The largest drawdowns in the accumulated excess savings occurred in 2022 (chart above). The stock of excess savings allowed households to recover their consumption spending even in the face of sharply accelerating inflation and a Federal Reserve that pivoted from super accommodative towards aggressive rate hikes. Going into 2023 this dynamic has changed, as consumption spending continues to accelerate to above trend levels but now with disposable income also powering up beyond its trend. The end result is a slowdown in drawdowns from the pool of accumulated excess savings, which stood at about $614 billion in June.
Accumulated excess savings as a driver behind consumption strength clearly was a 2022 theme but not so much for 2023. As I argued in an earlier note, household income out of wages and salaries is now growing at a pace that can sustain PCE inflation in the 3%-3.5% range (chart above).
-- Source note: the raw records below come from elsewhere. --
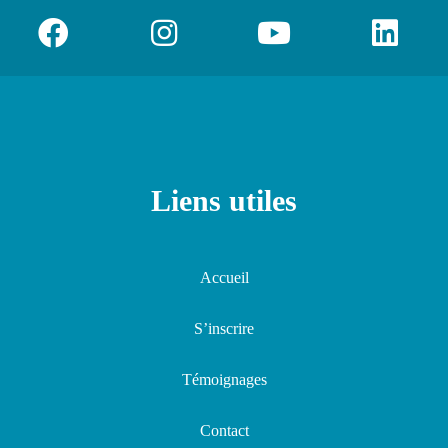
Liens utiles
Accueil
S’inscrire
Témoignages
Contact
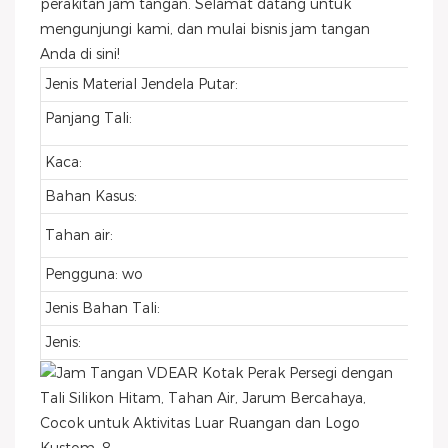
perakitan jam tangan. Selamat datang untuk
mengunjungi kami, dan mulai bisnis jam tangan
Anda di sini!
Jenis Material Jendela Putar:
Panjang Tali:
Kaca:
Bahan Kasus:
Tahan air:
Pengguna: wo
Jenis Bahan Tali:
Jenis:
And the resulting declining need to drawdown the stock of excess savings means some of this stock will likely still be available to households when we move into 2024. The combination of these two means solid consumption spending as a main driving force that keeps aggregate demand elevated relative to supply for the near future. The Fed will take note of that.
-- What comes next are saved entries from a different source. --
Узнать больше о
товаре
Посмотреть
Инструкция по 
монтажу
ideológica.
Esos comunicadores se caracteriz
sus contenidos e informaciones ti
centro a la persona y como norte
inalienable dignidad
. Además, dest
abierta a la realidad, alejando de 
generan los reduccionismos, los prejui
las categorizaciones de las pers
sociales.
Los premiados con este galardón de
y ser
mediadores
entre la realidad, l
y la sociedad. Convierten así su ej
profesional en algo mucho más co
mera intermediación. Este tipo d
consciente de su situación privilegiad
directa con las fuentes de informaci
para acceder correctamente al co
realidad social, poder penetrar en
Box: Overview of Trend Estimation Methods
I use 7 purely statistical approaches to proxy trends in disposable income, consumption spending and other spending: (i) A cubic trend time trend; (ii) Successively applying the Hodrick-Prescott filter until unit root tests are satisfied, as suggest by Phillips and Shi (IER, 2021); (iii) The same as in (ii) but until a BIC criterion is satisfied; (iv) Applying the Quast and Wolters (JBES, 2022) version of the Hamilton (Rev Econ Statistics, 2018) filter (where the trend results from regressing the current level on many lags); (v) Transforming into monthly changes and then locally averaging these changes using sliding windows of 99 monthly observations (weighted by means of a bi-weight kernel) as in Stock and Watson (BPEA, 2012); (vi) Same as in (v) but now using sliding windows of 75 monthly observations; (vii) the Christiano and Fitzgerald (IER, 2003) bandpass filter with a bandpass between 6 and 96 months There is a large variation across the respective estimates, so I use the average of the 7 estimates to proxy trends in disposable income, consumption spending and other spending, respectively, with the differential between trend disposable income and trend spending components giving me trend savings. As such the resulting savings trend reflects the uncertainty with respect to 'true' trend level of savings.